— START OF Text segment —

# Dog ate something dead



## Guest (Jan 24, 2008)

Hey my sisters dog found a dead headgehog in the garden full of maggots, She started flinging it in the air and ran off wiv it holding it by the arm when my sister tryed to get it of her  Her dog as far as my sister could see ate some of it as she was running wiv it lol, it did look rather funny haha.

So what we are worried about is if she consumed any maggots, would we have something to worry about ? or would they die in her stomach ?
Should we get her to a vet?


----------



## Guest (Jan 24, 2008)

I'd get her to the vets as i think maggots will be able to survive


----------



## Guest (Jan 24, 2008)

I dont think there would be a problem because other animals eat them and have no problem digesting them but i would check


----------



## colliemerles (Nov 2, 2007)

i was just going to have a sarnie,,,,,,,think i will give it a miss,,,,,,,,,


----------



## Guest (Jan 24, 2008)

Ty very much for your replys, Some made me right laugh lol.
I will mention to my sister about keeping an eye on her etc, Also i think we will give the vet a bell just incase.
The dogs such a pig its unreal 
How can anything eat something so stinky its beyond me, They seem to like things dead, The stinkier the better


----------



## nici (Nov 10, 2007)

my husky picked up a dead squirrel once and chomped on it a couple of times but soon spat it out again.... then was sick as a dog lol


----------



## Guest (Jan 24, 2008)

nici said:


> my husky picked up a dead squirrel once and chomped on it a couple of times but soon spat it out again.... then was sick as a dog lol


ROFLMAO, ewwwww, Makes me gag it does, Specially when maggots are present, Now thats mank


----------



## Guest (Jan 24, 2008)

dh.dti said:


> says the gal who like to swallow oysters, cockles, etc...


HAHAHA but they are delishhhh and hav'nt got magits on em lol, But 1 fact is, They are dead and stink lol.


----------



## carol (Nov 2, 2007)

the acid in the stomach should kill them if not 
what are maggots they are baby flies so face if they hatch your dog will be able to fly lol lol 

some people eat maggots and they are ok.


----------



## Guest (Jan 24, 2008)

carol said:


> the acid in the stomach should kill them if not
> what are maggots they are baby flies so face if they hatch your dog will be able to fly lol lol
> 
> some people eat maggots and they are ok.


ty carol lol.
With abit of luck she will fly clean off out of it 
If not ill give her redbull.


----------



## carol (Nov 2, 2007)

— END OF Text segment —
— START OF Input material —

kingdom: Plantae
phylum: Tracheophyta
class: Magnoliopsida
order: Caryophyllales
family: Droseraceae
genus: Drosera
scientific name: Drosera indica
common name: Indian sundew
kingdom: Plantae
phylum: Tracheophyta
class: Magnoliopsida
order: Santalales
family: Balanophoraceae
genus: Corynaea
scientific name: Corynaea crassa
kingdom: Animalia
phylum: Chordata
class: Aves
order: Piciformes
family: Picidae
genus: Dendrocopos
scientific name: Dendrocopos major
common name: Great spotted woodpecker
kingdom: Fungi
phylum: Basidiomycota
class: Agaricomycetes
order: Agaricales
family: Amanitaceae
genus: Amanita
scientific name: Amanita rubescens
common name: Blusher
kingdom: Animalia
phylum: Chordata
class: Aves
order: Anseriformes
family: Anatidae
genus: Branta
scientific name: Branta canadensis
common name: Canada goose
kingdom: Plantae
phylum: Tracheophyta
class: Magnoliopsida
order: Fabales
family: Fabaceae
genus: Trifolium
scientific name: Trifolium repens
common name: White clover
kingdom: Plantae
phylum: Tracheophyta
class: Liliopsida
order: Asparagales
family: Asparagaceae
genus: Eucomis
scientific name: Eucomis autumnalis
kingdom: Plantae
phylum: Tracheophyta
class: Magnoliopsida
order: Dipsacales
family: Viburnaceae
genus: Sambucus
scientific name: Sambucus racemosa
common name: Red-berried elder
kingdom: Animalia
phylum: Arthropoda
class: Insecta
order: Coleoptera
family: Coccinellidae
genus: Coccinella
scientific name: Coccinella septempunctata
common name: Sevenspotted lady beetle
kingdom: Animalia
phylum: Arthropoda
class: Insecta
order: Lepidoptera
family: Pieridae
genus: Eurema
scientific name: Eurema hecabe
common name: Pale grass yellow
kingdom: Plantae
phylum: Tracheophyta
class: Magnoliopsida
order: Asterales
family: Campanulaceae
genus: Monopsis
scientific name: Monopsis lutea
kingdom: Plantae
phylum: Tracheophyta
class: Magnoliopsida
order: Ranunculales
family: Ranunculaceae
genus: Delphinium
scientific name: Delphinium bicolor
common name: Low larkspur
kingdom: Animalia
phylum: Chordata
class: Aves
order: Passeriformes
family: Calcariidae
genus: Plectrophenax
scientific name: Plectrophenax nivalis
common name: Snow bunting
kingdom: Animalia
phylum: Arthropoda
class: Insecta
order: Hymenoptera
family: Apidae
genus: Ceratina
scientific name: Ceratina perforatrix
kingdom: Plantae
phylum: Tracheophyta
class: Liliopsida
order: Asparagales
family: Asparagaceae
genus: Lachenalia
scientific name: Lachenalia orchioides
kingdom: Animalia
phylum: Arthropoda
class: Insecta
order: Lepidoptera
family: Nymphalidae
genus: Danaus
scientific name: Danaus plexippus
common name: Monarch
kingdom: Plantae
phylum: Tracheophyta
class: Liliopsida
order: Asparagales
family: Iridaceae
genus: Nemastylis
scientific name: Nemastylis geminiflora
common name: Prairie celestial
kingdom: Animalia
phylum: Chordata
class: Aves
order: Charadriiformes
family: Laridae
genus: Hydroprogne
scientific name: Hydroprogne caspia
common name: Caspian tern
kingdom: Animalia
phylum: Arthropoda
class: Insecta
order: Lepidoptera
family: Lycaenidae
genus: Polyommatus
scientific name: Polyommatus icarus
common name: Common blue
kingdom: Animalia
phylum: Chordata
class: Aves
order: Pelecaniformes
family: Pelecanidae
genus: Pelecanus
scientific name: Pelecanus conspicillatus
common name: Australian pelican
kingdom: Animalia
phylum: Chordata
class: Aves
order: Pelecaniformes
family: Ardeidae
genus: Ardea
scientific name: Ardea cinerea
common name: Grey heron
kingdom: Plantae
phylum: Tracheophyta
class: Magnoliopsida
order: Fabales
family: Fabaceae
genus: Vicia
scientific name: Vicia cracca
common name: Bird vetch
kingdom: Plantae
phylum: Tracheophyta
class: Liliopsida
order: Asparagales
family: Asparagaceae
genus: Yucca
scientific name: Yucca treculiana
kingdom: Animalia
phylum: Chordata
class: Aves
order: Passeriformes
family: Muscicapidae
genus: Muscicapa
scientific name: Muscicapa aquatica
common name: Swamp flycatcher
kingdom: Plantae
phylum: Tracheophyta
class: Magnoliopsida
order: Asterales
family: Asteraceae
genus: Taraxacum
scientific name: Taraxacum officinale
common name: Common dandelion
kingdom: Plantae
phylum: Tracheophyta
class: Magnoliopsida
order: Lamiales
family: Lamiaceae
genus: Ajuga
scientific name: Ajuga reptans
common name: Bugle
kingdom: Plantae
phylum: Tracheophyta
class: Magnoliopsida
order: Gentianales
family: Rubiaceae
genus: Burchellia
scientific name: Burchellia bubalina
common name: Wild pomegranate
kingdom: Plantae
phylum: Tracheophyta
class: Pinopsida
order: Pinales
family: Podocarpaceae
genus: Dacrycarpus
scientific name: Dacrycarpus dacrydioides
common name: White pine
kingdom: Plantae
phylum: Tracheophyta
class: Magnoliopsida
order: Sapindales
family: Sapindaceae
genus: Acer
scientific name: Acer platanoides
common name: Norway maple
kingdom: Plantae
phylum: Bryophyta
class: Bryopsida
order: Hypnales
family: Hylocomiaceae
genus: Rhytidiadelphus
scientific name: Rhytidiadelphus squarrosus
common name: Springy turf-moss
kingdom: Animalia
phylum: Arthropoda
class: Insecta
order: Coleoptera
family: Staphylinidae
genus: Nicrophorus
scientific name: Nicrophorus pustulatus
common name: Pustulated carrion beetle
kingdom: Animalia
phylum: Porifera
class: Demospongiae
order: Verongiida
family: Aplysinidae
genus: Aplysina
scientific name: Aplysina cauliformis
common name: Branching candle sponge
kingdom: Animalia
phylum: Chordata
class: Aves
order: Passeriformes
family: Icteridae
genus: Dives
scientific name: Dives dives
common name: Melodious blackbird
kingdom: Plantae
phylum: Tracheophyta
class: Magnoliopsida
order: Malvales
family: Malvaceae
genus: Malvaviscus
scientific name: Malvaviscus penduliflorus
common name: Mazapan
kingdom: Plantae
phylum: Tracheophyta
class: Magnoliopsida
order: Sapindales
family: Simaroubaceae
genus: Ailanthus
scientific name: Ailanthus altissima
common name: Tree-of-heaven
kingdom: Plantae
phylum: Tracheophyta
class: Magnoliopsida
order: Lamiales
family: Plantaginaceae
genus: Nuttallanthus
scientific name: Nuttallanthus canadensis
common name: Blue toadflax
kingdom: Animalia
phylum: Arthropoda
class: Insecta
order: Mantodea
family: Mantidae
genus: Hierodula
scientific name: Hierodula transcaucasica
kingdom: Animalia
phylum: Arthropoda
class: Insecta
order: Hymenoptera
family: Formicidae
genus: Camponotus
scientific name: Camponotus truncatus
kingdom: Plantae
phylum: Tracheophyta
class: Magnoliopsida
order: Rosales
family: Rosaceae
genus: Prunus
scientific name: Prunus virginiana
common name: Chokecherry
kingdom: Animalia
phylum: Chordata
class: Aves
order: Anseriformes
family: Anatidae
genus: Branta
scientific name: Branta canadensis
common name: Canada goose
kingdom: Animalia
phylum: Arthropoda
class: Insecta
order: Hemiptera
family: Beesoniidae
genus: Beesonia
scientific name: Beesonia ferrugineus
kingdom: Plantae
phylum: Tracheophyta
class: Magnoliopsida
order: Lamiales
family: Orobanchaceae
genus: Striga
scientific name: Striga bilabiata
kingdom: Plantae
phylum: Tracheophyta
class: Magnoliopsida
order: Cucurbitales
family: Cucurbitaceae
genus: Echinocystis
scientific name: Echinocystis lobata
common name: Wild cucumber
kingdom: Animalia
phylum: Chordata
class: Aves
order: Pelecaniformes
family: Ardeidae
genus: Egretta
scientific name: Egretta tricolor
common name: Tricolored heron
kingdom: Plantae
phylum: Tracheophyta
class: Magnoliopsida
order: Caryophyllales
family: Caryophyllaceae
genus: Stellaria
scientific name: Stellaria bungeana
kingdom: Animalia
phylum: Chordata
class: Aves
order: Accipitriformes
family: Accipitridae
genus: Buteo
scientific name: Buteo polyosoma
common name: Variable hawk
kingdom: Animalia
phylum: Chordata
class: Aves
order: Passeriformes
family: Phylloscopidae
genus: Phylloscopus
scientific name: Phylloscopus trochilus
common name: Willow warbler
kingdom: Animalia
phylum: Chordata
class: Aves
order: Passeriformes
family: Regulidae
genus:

— END OF Input material —

Stated exercise 1 :: In the forum thread about the dog, one poster said there would be no problem if the dog ate maggots. What reason did that poster give? Answer in one to three sentences.
Stated exercise 2 :: Print the entries from the line with "scientific name: Buteo polyosoma" up to and including the last line of the entries.

Exercise result 1 :: The poster reasoned that other animals eat maggots and digest them with no problem. The same poster still advised checking.

Exercise result 2 ::
scientific name: Buteo polyosoma
common name: Variable hawk
kingdom: Animalia
phylum: Chordata
class: Aves
order: Passeriformes
family: Phylloscopidae
genus: Phylloscopus
scientific name: Phylloscopus trochilus
common name: Willow warbler
kingdom: Animalia
phylum: Chordata
class: Aves
order: Passeriformes
family: Regulidae
genus:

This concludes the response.